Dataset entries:
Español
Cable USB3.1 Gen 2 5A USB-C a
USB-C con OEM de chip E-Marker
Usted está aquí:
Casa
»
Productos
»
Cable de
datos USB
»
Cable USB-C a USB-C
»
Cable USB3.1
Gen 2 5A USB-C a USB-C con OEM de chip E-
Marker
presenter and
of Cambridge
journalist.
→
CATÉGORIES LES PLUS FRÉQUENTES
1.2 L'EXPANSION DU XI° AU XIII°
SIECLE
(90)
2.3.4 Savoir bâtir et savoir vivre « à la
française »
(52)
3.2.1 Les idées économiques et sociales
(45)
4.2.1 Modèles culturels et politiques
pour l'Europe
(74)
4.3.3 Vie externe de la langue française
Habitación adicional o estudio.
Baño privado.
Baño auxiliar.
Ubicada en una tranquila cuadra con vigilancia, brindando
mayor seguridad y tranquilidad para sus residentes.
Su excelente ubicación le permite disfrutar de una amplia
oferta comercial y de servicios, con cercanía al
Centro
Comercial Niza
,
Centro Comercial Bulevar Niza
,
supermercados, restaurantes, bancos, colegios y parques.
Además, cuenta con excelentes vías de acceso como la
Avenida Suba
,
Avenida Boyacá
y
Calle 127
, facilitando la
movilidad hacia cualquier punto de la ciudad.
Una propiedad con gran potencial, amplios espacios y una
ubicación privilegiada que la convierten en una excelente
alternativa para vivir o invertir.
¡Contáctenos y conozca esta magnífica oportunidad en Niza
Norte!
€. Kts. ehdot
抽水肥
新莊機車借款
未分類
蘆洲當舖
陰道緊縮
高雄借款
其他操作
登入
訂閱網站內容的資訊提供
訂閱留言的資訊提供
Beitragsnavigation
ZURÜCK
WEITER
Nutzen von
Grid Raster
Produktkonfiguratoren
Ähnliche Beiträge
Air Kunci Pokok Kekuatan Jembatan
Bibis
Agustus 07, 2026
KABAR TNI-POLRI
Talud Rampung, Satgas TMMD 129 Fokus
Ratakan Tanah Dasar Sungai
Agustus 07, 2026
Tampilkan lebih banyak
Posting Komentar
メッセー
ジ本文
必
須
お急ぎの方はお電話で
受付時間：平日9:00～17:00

---

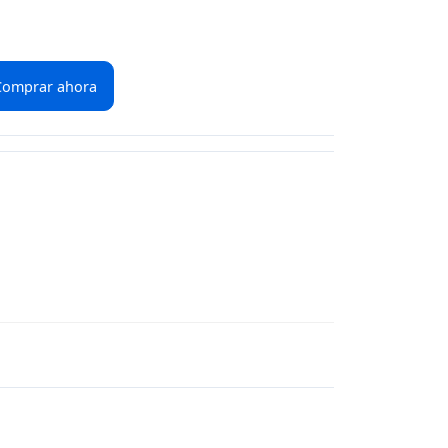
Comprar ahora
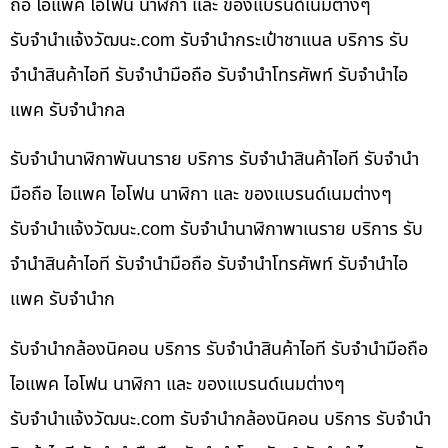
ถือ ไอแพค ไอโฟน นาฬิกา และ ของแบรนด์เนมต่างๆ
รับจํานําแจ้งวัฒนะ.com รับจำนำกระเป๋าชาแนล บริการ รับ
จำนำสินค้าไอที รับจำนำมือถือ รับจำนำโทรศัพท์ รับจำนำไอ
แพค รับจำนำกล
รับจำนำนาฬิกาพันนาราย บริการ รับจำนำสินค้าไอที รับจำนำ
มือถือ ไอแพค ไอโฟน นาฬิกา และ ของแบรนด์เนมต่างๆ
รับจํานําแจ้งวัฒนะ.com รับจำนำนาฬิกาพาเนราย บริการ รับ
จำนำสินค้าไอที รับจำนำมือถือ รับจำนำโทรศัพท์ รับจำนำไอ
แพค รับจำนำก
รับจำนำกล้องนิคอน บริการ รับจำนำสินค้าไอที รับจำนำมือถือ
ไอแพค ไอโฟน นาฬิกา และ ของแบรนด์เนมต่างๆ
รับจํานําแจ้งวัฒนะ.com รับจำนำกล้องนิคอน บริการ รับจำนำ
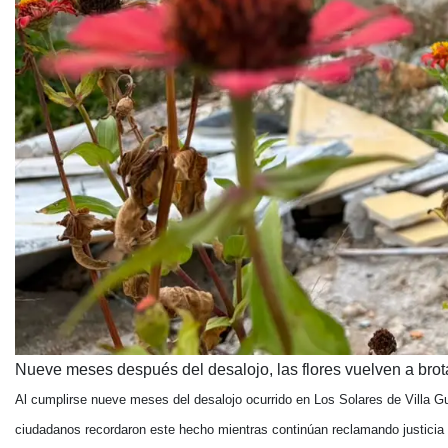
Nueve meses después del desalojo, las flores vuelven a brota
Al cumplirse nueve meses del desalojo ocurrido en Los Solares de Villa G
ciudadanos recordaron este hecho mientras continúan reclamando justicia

...

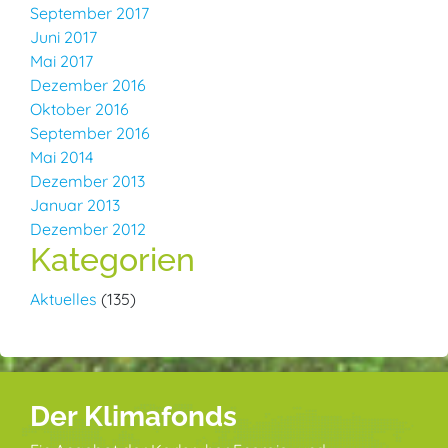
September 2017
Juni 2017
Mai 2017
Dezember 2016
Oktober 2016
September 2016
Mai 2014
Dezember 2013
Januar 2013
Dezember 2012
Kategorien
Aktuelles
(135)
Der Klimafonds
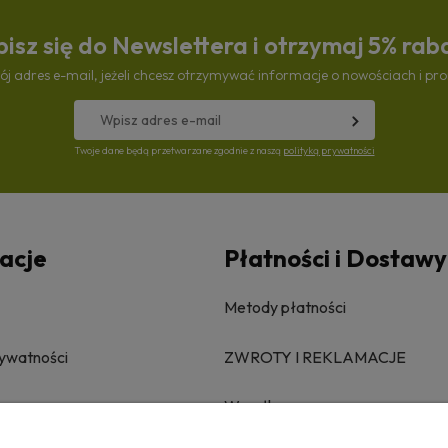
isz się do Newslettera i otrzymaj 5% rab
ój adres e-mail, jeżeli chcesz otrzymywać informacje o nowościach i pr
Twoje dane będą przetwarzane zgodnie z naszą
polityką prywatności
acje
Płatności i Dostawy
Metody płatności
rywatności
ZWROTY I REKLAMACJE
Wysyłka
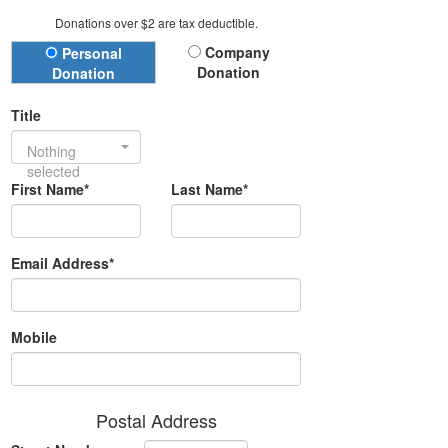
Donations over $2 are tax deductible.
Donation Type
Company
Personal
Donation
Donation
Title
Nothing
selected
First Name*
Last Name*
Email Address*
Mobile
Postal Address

- Problem statement
Output the stretch of the items from the line containing "September 2017" through the line containing "Postal Address" exactly, leaving the pictures out of your answer.

- Solution to this problem
September 2017
Juni 2017
Mai 2017
Dezember 2016
Oktober 2016
September 2016
Mai 2014
Dezember 2013
Januar 2013
Dezember 2012
Kategorien
Aktuelles
(135)
Der Klimafonds
isz się do Newslettera i otrzymaj 5% rab
ój adres e-mail, jeżeli chcesz otrzymywać informacje o nowościach i pr
Twoje dane będą przetwarzane zgodnie z naszą
polityką prywatności
acje
Płatności i Dostawy
Metody płatności
rywatności
ZWROTY I REKLAMACJE
Wysyłka
Donations over $2 are tax deductible.
Donation Type
Company
Personal
Donation
Donation
Title
Nothing
selected
First Name*
Last Name*
Email Address*
Mobile
Postal Address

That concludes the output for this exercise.